5.5 in other scenarios where the index fails, 25% of the query conditions in which the number of rows is greater than that of the whole table are used (! =). If the data types of values in not in and is not nullin query conditions are inconsistent, MySQL will convert all values to data types consistent with the index columns, so index 6 cannot be used. Index push-down

The actual structure of the federated index, the leftmost prefix principle, and the scenario of index failure have been listed above, so let's talk about the important optimization rule of index push-down.

The above query statement, as can be seen from its execution plan, uses an index length of 6 bytes, using only the first field.

Therefore, in the process of query, MySQL will only judge the condition of the first field a >'1'. When the condition is met, the storage engine will not make a bread1 judgment, but will make a judgment after returning the table to get the whole data row.

This seems stupid, even if the index only uses the first field, but it is clear that there is data in the b field in the index tree, why not judge directly?

It sounds like a bug, but in fact, before the index is pushed down, the whole query logic is: the storage engine retrieves the index tree, even if there is a value of the b field in the index tree, but because the execution plan of this query statement uses the federated index but not the b field, it is impossible to judge the condition of the b field, when the storage engine gets the data that meets the condition (a >'1').

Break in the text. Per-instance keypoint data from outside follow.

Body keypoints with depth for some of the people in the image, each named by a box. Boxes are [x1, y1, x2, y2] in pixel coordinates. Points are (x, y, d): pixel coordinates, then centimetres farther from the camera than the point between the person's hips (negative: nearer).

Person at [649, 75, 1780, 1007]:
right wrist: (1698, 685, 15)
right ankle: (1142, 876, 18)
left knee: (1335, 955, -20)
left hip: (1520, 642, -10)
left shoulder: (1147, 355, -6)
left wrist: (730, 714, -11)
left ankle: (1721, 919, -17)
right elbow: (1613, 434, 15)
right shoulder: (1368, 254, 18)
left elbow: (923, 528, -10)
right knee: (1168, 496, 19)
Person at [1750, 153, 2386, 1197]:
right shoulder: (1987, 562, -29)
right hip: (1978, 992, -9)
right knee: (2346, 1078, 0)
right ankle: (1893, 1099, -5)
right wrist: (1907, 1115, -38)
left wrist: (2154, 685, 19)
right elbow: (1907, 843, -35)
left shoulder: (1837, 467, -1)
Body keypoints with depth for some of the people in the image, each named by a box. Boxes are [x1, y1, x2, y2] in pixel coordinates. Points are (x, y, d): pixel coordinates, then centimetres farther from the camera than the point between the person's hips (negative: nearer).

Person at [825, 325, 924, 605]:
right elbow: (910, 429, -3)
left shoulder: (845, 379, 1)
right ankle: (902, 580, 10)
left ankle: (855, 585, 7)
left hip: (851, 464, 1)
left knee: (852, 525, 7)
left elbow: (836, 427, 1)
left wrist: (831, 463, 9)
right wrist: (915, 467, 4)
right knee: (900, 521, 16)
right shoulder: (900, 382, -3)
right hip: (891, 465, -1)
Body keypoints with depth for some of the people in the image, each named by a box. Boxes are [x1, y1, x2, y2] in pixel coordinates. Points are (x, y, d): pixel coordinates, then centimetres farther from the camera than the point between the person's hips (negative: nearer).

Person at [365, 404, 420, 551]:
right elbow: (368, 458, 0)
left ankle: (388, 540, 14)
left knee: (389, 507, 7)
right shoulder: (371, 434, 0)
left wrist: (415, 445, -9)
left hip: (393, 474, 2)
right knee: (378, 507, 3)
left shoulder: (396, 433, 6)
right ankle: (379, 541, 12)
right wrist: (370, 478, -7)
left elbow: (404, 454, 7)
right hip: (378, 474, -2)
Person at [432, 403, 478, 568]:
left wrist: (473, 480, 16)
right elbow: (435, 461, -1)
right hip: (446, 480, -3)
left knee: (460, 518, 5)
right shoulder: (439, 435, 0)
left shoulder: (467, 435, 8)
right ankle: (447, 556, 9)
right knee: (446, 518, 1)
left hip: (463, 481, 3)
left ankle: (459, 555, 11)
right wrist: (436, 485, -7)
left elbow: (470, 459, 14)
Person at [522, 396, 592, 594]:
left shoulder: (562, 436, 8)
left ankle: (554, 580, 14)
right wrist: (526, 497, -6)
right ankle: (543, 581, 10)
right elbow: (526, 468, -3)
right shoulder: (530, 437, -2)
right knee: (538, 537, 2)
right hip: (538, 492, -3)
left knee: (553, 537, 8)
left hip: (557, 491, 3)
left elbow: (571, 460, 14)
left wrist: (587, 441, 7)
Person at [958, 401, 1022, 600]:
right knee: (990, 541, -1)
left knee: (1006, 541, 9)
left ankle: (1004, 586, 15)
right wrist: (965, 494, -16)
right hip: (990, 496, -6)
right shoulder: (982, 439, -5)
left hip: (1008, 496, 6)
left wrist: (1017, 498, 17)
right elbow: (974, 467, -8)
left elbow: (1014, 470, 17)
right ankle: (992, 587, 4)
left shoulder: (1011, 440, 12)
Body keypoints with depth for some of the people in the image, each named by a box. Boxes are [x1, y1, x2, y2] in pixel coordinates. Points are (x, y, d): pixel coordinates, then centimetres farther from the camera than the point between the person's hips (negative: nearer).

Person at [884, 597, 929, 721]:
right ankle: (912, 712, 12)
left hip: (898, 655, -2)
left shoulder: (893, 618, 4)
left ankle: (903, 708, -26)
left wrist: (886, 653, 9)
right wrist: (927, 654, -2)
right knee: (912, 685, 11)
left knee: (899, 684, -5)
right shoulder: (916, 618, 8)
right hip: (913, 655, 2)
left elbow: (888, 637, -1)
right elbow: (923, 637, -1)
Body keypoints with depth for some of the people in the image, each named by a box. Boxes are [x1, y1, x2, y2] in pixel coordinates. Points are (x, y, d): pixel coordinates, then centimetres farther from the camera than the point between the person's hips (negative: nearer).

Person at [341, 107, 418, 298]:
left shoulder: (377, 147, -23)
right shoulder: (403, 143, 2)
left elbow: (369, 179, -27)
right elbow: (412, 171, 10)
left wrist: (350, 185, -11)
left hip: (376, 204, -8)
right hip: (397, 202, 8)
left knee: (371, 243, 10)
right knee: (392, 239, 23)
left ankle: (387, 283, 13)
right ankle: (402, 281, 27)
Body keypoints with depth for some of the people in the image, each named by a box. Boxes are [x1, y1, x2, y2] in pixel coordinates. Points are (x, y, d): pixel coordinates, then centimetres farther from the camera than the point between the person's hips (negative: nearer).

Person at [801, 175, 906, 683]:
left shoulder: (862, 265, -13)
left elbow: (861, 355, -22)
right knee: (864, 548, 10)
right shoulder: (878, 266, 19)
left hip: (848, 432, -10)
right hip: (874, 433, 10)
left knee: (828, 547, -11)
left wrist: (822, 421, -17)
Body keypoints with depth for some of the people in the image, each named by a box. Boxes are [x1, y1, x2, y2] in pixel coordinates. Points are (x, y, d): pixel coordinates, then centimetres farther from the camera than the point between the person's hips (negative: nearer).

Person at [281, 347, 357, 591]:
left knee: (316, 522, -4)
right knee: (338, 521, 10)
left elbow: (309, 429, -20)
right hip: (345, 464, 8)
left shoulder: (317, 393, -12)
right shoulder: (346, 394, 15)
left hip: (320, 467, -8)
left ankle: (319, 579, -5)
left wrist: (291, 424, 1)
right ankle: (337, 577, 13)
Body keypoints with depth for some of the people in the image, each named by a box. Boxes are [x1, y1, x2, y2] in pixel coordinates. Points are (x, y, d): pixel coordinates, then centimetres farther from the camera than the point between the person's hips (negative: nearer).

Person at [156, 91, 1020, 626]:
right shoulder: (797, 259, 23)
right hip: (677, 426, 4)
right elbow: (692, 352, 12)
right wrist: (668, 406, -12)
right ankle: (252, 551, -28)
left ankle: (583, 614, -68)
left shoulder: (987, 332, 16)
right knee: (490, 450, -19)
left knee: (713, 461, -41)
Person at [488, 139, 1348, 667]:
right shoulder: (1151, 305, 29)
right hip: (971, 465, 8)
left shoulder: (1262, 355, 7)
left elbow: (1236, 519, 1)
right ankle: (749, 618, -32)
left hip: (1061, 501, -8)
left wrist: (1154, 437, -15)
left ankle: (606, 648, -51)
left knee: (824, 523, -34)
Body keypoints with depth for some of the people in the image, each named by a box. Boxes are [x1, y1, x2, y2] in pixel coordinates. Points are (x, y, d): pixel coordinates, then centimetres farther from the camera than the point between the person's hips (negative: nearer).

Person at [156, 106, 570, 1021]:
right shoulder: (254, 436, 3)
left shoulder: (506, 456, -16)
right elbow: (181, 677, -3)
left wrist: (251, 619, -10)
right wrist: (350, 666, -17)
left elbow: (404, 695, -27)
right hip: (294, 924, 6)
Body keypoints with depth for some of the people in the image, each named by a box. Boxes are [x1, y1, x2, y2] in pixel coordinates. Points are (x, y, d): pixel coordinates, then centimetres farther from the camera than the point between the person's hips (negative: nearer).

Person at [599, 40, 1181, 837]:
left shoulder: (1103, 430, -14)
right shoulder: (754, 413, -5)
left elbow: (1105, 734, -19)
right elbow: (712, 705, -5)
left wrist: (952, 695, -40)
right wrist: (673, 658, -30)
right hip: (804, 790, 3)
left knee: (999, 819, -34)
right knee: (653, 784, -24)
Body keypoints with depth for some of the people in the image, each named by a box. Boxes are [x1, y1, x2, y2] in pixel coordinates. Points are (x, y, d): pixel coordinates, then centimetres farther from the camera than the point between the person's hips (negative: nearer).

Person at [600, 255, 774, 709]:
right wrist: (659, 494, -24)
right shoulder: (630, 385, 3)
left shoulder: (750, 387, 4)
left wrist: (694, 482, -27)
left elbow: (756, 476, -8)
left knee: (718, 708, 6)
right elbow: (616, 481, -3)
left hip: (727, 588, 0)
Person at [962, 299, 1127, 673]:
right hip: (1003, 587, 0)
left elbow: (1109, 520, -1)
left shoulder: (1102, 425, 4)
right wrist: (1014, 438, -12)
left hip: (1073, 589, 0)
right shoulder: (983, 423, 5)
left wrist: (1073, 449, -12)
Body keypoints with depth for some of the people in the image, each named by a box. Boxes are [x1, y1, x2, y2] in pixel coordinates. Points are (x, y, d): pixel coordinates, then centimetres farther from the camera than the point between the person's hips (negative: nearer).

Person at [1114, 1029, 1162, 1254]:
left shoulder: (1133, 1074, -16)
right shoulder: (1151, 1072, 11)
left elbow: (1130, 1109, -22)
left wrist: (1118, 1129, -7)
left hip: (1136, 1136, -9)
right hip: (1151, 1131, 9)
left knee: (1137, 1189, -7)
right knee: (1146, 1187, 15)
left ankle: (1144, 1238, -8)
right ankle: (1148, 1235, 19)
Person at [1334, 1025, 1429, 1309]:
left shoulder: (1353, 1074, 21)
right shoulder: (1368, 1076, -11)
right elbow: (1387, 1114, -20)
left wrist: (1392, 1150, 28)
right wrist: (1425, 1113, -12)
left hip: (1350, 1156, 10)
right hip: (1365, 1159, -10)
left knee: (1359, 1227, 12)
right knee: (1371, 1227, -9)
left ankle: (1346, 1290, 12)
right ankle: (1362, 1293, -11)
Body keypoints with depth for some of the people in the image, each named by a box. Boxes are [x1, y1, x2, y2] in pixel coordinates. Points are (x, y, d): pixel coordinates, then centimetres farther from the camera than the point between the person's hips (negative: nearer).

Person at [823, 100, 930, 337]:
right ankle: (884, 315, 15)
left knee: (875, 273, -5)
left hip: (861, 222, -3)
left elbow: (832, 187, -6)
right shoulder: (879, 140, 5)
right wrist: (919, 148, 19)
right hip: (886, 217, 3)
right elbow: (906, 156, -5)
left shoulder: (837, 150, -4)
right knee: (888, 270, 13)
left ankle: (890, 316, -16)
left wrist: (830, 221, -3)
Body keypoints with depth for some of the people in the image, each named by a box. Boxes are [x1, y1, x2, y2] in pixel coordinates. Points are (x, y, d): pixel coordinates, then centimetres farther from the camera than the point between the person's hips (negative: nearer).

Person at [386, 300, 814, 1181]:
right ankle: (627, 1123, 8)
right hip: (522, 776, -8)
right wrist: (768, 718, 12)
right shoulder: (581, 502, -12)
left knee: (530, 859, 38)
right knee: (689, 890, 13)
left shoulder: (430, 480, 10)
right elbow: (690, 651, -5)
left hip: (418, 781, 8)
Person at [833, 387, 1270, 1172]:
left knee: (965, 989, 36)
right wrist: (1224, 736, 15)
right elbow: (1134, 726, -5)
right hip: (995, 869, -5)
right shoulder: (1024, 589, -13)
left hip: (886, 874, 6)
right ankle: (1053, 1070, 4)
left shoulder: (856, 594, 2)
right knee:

Then the condition is judged by the MySQL server.

This situation is optimized in the MySQL5.6 version, and the index push-down technology is introduced: in the process of searching the index tree, even if other fields of the federated index are not used, we can first judge the fields contained in the query conditions and the index, so as to reduce the times of returning to the table and improve the query efficiency.

After using the index push-down optimization, the b field is used as the joint index column and exists in the query condition, but it is not used in the search index tree at the same time. The MySQL server will also pass the part of the b field in the query condition to the storage engine, and the storage engine will judge the query condition of the b field after the search index tree hits the data, and only when it is satisfied will it join the result set.

Ps: when the value of the Extra field in the execution plan contains Using index condition, the index push-down is used.

After reading this article, I believe you have a certain understanding of the case study of the index in MySQL, want to know more about it, welcome to follow the industry information channel, thank you for reading!

Welcome to subscribe "Shulou Technology Information " to get latest news, interesting things and hot topics in the IT industry, and controls the hottest and latest Internet news, technology news and IT industry trends.

*The comments in the above article only represent the author's personal views and do not represent the views and positions of this website. If you have more insights, please feel free to contribute and share.